The Golden Knights, on the other hand, have no history of losing in the postseason—no history at all, for that matter. After Game 4, coach Gerard Gallant and his players grumbled about the referees and insisted that they didn’t play so poorly. Capitals players have referred to painful losses in years past as necessary steps toward what they’ve accomplished thus far this season. Vegas isn’t yet burdened with playoff ghosts, but it also lacks experience to draw on in the face of its first real bout of adversity. Maybe the Knights will rise to the challenge by staving off elimination at home in Thursday’s Game 5. Or maybe Neal’s Game 4 miss will linger on in infamy the way Esa Tikkanen’s miss in the 1998 Stanley Cup final does for so many longtime Caps fans.

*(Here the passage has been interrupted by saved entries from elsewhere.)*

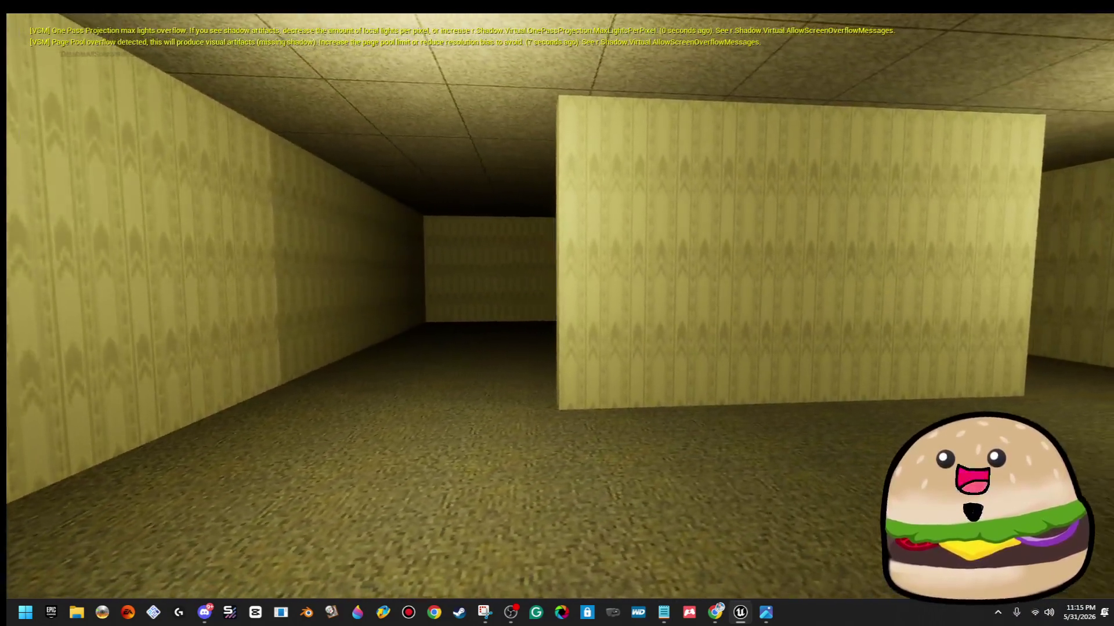
{"action": "key", "text": "w"}
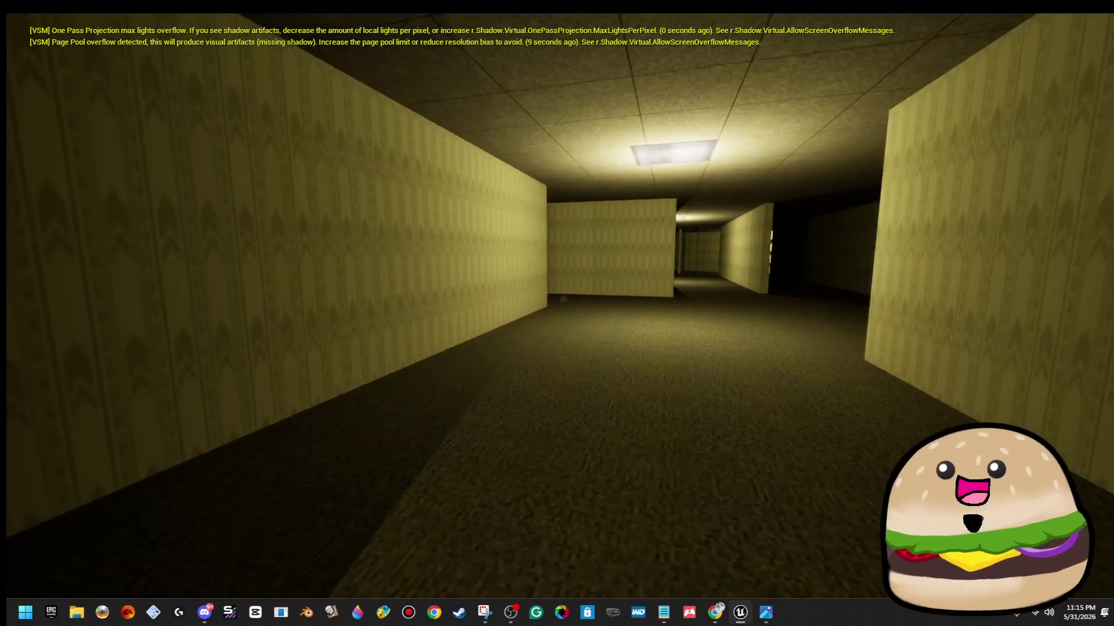
{"action": "key", "text": "w"}
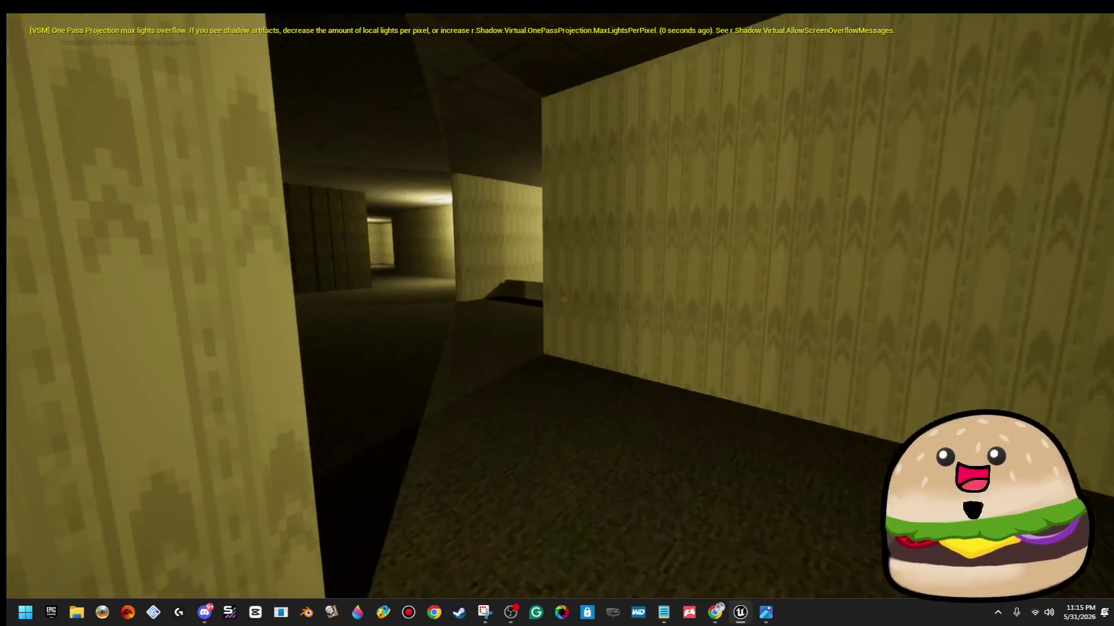
{"action": "key", "text": "w"}
{"action": "key", "text": "w"}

Meanwhile, the 2017-18 Caps have a few more demons to slay. No Barry Trotz–coached Capitals team has ever closed out a series in fewer than six games. Historically, Washington has blown five 3-1 series leads, more than any MLB, NBA, or NHL team, the most recent of which came in 2015’s second round. And of course, the Caps have never won a Stanley Cup. But in this postseason, the team has yet to lose when given the opportunity to finish off an opponent.
“We haven’t played our best game, which is exciting to me,” said Trotz after Game 4. His superstar echoed the sentiment: “We didn’t play our best game yet,” said Ovechkin. It’s OK to believe that it might come on Thursday night.